Exercise brief: How do the lines below between the ones holding "Hiring one employee in the UAE will cost you" and "Gifting Made Easy", inclusive, read? Give them again exactly, with no other lines.

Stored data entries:
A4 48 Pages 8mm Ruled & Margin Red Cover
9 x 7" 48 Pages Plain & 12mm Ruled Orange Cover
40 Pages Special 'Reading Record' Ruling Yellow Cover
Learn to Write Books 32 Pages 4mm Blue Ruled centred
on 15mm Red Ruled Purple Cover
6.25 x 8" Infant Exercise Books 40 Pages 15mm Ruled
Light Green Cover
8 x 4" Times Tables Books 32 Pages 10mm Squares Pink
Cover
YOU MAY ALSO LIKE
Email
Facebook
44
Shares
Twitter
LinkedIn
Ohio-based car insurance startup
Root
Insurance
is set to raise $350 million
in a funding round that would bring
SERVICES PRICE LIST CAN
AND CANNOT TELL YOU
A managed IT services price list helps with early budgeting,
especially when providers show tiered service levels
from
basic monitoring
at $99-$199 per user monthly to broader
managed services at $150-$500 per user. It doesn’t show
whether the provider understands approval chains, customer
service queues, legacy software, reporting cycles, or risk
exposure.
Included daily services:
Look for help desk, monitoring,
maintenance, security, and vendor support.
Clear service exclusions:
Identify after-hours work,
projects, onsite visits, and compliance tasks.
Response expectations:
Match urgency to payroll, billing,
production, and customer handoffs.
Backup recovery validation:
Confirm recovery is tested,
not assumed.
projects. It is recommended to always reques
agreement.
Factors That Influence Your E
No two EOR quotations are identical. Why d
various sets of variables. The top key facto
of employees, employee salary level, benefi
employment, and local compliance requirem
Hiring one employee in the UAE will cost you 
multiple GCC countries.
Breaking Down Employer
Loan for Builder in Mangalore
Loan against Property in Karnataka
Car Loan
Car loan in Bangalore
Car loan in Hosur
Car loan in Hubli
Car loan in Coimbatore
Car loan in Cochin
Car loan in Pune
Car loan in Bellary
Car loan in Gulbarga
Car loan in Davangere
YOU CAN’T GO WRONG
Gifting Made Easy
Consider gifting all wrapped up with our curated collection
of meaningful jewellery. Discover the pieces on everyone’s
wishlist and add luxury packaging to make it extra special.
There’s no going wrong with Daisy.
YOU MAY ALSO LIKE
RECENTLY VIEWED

==

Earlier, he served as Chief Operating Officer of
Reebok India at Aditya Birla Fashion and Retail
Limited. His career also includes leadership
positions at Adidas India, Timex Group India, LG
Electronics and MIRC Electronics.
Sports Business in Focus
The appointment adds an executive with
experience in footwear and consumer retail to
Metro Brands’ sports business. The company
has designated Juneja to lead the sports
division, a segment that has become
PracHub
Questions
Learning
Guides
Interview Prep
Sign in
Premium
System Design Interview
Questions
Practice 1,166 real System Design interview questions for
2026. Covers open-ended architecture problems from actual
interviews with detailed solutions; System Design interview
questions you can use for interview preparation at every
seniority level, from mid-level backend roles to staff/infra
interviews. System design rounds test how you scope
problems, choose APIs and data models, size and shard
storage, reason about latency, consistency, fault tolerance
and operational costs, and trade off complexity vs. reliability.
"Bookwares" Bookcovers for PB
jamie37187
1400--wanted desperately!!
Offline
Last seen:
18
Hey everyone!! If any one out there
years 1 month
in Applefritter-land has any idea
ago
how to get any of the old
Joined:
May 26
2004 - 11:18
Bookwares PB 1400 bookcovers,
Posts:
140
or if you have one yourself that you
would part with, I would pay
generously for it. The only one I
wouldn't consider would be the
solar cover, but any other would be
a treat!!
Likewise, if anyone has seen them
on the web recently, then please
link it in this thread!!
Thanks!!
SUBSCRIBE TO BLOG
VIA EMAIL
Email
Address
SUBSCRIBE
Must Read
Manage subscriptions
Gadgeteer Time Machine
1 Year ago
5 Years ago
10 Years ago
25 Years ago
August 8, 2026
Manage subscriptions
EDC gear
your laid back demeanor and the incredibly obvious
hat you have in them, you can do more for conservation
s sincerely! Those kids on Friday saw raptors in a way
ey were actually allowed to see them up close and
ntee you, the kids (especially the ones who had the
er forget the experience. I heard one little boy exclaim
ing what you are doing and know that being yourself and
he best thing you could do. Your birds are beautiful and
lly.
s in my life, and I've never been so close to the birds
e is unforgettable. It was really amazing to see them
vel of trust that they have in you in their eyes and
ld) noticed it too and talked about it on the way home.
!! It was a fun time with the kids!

Solution for this exercise:
Hiring one employee in the UAE will cost you 
multiple GCC countries.
Breaking Down Employer
Loan for Builder in Mangalore
Loan against Property in Karnataka
Car Loan
Car loan in Bangalore
Car loan in Hosur
Car loan in Hubli
Car loan in Coimbatore
Car loan in Cochin
Car loan in Pune
Car loan in Bellary
Car loan in Gulbarga
Car loan in Davangere
YOU CAN’T GO WRONG
Gifting Made Easy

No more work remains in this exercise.